Uncertain if scaling in will affect the existing cluster.

| username: songxuecheng | Original post link

What is the status of this TiKV?

| username: h5n1 | Original post link

Please post the result of tiup cluster display. Is the file /home/tidb/.tiup/storage/cluster/clusters/jichujiagou-bigdata-tidb/config-cache/tikv-172.17.144.143-20160.service still there?

| username: TiDBer_hjacbdMD | Original post link

| username: TiDBer_hjacbdMD | Original post link

The node 10.20.34.27:4000 is no longer visible in the topology, and another node’s machine has been reclaimed, so a scale-in operation is needed. However, I’m worried there might be issues, so I haven’t taken any action for now.

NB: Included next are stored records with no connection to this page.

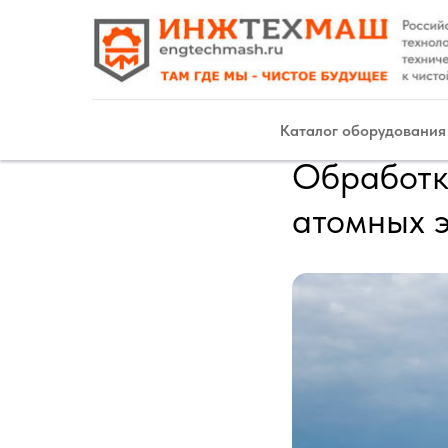
Каталог оборудования
Обработк
атомных 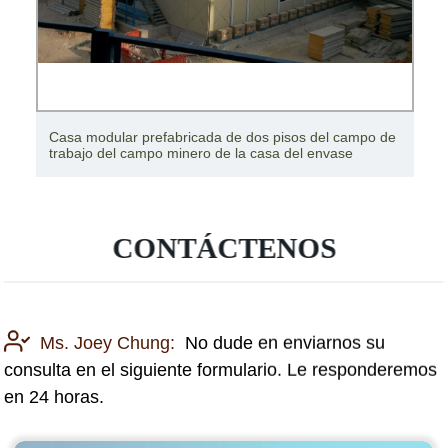
Campo de trabajo prefabricado prefabricado de la casa
del envase/campo de trabajo de la casa del envase
CONTÁCTENOS
Ms. Joey Chung:
No dude en enviarnos su
consulta en el siguiente formulario. Le responderemos
en 24 horas.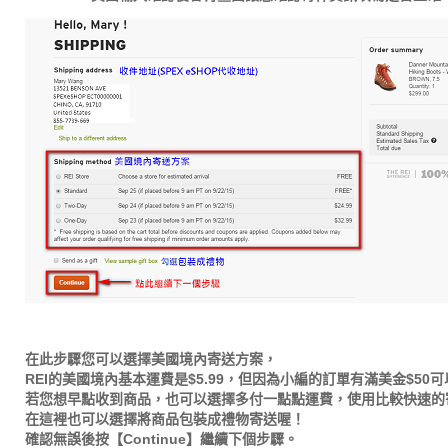
在此步驟您可以選擇美國境內寄送方案，
REI的美國境內基本運費是$5.99，但因為小編的訂單有滿美金$50
若您想早點收到商品，也可以選擇多付一點點運費，使用比較快速的
在這裡也可以選擇將商品包裝成禮物寄送喔！
確認無誤後按【Continue】繼續下個步驟。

| username: TiDBer_hjacbdMD | Original post link

There is this file.

| username: Lucien-卢西恩 | Original post link

Hello,

From the logs you provided, it seems that the TiKV instance was not cleaned up. If you are unsure, you can use pd-ctl to check the status of the Region replicas in the cluster to see if there are any Regions with fewer than 2 replicas. You can refer to this document to check the Region status:

You can also check if the Leader status is normal:

| username: system | Original post link

This topic will be automatically closed 60 days after the last reply. No new replies are allowed.